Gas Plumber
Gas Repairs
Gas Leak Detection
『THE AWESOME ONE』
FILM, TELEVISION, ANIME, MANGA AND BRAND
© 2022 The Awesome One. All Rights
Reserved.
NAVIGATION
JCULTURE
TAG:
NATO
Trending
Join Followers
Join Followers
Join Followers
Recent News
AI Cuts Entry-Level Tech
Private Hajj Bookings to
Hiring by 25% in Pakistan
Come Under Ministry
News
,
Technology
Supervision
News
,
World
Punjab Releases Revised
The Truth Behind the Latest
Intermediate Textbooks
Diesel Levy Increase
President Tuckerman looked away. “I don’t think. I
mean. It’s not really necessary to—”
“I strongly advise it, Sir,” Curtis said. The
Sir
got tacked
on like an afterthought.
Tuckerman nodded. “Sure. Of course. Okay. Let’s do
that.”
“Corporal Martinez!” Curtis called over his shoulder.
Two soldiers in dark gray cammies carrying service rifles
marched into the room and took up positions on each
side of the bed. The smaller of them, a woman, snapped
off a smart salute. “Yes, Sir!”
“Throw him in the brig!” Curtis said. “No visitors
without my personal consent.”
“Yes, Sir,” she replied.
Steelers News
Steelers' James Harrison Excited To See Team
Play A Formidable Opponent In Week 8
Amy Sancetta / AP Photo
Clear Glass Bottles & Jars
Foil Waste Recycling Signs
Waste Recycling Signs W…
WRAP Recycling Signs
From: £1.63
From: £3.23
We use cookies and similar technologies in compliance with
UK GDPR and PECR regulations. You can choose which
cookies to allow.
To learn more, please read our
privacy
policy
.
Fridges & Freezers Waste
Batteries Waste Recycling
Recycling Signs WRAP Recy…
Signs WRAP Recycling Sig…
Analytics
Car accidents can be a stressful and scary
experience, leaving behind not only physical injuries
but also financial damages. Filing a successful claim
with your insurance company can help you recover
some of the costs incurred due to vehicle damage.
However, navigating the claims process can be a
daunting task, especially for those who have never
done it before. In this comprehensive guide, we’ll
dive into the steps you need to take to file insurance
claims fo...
· · ·
Aim of the exercise: Give everything from the start of the items down to the line containing "From: £3.23" again, with "Recycling Signs" changed to "Recycling Labels" and nothing else altered.

Solution:
Gas Plumber
Gas Repairs
Gas Leak Detection
『THE AWESOME ONE』
FILM, TELEVISION, ANIME, MANGA AND BRAND
© 2022 The Awesome One. All Rights
Reserved.
NAVIGATION
JCULTURE
TAG:
NATO
Trending
Join Followers
Join Followers
Join Followers
Recent News
AI Cuts Entry-Level Tech
Private Hajj Bookings to
Hiring by 25% in Pakistan
Come Under Ministry
News
,
Technology
Supervision
News
,
World
Punjab Releases Revised
The Truth Behind the Latest
Intermediate Textbooks
Diesel Levy Increase
President Tuckerman looked away. “I don’t think. I
mean. It’s not really necessary to—”
“I strongly advise it, Sir,” Curtis said. The
Sir
got tacked
on like an afterthought.
Tuckerman nodded. “Sure. Of course. Okay. Let’s do
that.”
“Corporal Martinez!” Curtis called over his shoulder.
Two soldiers in dark gray cammies carrying service rifles
marched into the room and took up positions on each
side of the bed. The smaller of them, a woman, snapped
off a smart salute. “Yes, Sir!”
“Throw him in the brig!” Curtis said. “No visitors
without my personal consent.”
“Yes, Sir,” she replied.
Steelers News
Steelers' James Harrison Excited To See Team
Play A Formidable Opponent In Week 8
Amy Sancetta / AP Photo
Clear Glass Bottles & Jars
Foil Waste Recycling Labels
Waste Recycling Labels W…
WRAP Recycling Labels
From: £1.63
From: £3.23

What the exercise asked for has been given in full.